Doddle’s strategy overhaul is a must as its losses are colossal, reaching £24m in its financial year to the end of December 2015, and only generating revenue of circa £700,000 (2016 results aren’t public yet). Doddle’s lack of success to date is largely down to its unsuitable business model: stores serving the parcel market alone are unlikely to be profitable.

The success of competitors CollectPlus and Amazon Locker that don’t have physical stores is testament to this; Collect Plus plans to increase its pickup points to 7,000 locations by the end of 2017 with scope for further growth, and Amazon Locker is also expanding at a fast pace. However, there is evidence to suggest that third-party pickup points will need to work harder to win favour with consumers.

GlobalData research indicates that consumer intention to use third-party pickups in the future is waning. Over the last three years, fewer consumers who have never used a pickup point intend to use one, dropping from 42.3% in 2015 to just 31.7% in 2017, and a declining number of active consumers claim they will use these services more often (decreasing from 14.4% in 2014 to 13.5% in 2017).

Why? It comes down to convenience and consumer perception that travelling any distance at all or off the beaten track (which you have to do to use a pickup point) is inconvenient. Doddle is well aware of this, and experimented with Doddle Runner and Doddle Neighbour in an attempt to bring the service to the consumer – though neither of these initiatives took off.

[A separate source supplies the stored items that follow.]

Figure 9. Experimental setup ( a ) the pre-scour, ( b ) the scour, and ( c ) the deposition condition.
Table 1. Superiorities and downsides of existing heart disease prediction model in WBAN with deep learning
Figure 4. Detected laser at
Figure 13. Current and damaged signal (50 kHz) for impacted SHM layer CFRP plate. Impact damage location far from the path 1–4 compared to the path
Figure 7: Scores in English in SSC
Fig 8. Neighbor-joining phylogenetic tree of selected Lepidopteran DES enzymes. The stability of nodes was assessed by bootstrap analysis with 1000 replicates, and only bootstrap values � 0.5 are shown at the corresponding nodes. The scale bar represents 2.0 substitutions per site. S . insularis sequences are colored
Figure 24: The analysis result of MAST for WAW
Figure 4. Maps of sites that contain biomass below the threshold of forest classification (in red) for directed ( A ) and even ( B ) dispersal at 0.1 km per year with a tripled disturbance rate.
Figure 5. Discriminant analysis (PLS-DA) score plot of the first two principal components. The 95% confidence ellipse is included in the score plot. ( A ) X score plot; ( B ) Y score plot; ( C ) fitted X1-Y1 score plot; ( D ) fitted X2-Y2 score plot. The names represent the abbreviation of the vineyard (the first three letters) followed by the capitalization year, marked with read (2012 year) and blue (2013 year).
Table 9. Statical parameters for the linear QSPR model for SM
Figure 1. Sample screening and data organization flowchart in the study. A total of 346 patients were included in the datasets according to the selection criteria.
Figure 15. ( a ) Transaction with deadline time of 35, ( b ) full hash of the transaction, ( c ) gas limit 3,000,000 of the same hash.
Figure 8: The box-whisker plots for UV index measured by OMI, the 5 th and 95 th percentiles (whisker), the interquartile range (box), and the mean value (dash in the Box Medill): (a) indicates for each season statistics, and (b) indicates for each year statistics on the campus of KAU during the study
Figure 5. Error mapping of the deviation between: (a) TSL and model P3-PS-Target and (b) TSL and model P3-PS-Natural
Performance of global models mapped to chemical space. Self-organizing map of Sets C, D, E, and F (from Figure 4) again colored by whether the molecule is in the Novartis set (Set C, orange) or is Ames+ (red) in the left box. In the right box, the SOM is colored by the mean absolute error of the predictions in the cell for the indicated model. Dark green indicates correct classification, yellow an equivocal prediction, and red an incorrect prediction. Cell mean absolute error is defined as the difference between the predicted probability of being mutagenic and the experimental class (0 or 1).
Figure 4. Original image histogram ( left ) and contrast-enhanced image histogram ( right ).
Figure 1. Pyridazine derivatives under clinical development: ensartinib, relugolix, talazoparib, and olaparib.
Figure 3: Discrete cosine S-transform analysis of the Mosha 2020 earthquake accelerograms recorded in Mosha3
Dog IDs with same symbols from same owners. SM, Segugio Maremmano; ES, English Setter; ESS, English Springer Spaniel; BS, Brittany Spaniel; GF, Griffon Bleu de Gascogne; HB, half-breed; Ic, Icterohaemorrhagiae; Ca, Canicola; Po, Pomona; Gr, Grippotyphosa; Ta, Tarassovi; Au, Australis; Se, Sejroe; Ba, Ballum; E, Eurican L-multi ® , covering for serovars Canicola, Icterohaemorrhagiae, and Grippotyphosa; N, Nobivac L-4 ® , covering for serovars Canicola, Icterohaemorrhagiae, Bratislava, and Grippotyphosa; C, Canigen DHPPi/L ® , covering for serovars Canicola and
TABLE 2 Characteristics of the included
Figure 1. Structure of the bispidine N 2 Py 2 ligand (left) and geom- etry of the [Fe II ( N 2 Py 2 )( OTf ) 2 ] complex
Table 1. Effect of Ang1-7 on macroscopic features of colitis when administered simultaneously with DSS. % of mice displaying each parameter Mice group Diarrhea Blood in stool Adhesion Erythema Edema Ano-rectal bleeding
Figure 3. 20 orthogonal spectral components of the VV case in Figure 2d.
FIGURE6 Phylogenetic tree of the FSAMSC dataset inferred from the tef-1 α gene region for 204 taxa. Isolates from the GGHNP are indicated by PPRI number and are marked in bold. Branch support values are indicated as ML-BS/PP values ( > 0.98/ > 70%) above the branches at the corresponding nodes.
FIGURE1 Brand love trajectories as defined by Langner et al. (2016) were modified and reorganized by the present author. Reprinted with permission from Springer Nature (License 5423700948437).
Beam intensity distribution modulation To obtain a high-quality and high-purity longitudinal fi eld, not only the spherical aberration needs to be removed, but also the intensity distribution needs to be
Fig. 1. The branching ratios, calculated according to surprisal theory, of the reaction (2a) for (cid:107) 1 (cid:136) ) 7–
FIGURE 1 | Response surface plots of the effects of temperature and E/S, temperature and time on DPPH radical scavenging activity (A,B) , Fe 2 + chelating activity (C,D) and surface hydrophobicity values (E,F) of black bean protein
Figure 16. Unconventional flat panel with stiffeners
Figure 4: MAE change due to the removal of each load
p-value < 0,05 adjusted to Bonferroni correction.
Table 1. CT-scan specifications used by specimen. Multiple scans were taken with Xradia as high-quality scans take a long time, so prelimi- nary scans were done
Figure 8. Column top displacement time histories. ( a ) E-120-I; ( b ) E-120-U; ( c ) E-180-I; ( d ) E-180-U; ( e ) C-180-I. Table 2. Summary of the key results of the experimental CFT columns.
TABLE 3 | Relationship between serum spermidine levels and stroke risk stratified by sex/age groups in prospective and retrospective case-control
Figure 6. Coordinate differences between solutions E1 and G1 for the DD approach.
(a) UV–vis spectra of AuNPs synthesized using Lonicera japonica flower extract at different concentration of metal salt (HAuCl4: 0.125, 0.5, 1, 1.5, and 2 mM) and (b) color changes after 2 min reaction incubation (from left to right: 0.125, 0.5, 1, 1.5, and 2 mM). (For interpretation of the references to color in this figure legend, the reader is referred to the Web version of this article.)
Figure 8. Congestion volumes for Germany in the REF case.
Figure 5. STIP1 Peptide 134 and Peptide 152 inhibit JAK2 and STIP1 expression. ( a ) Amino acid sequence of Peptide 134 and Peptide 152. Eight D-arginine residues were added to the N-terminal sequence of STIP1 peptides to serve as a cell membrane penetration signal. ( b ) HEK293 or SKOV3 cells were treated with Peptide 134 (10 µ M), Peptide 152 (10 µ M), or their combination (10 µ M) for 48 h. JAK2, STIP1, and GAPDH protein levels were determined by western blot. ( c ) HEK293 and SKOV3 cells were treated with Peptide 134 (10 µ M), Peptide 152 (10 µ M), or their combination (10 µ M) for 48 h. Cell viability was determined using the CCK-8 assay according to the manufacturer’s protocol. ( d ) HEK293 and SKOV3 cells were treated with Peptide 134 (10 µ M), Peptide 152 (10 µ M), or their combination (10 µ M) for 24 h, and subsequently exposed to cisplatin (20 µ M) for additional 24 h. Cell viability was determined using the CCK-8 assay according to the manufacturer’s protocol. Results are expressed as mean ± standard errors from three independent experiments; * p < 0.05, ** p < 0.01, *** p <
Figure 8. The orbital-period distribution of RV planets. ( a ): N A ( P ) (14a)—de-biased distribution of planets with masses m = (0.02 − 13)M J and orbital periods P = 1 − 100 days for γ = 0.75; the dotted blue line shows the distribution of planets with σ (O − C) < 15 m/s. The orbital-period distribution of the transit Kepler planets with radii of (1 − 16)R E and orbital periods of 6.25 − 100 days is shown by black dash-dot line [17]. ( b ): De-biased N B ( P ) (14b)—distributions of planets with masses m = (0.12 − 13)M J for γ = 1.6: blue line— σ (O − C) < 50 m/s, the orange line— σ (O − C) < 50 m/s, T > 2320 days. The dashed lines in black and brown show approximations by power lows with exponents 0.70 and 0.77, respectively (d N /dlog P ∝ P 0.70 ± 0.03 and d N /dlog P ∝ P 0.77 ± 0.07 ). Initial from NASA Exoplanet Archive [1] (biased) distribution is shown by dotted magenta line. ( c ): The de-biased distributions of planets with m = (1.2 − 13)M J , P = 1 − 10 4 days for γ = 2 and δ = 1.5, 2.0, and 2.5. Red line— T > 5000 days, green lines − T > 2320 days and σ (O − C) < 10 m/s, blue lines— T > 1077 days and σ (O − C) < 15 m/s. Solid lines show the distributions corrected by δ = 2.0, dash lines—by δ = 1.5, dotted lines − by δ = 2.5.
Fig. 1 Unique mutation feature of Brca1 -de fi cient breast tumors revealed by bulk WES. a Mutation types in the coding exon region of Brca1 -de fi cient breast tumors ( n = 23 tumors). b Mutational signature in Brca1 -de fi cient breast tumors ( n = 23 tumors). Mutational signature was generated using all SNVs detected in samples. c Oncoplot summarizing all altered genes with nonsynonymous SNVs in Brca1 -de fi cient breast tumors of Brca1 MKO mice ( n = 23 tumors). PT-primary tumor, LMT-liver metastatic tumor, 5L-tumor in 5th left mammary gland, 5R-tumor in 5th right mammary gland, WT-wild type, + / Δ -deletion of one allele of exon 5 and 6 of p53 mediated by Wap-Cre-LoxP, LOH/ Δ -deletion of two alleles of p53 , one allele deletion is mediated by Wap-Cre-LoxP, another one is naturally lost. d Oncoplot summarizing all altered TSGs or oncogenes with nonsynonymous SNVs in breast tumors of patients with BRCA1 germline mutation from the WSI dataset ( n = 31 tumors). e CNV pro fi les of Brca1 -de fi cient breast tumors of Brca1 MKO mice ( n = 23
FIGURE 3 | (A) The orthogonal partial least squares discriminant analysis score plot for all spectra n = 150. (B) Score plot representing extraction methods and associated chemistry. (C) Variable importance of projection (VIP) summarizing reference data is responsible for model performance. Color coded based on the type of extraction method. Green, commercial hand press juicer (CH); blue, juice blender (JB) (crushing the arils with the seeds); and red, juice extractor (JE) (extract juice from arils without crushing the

Click & collect and third-party pickup are making significant inroads, but good-old home delivery will remain the dominant method driven by two primary factors: 1) delivery providers have broadened their delivery options, offering to ‘leave in a safe place’ or ‘leave with a neighbour’, giving consumers more confidence to receive deliveries when they’re not home and 2) the rise in flexible working means consumers are actually at home to receive deliveries an awful lot more than they used to be.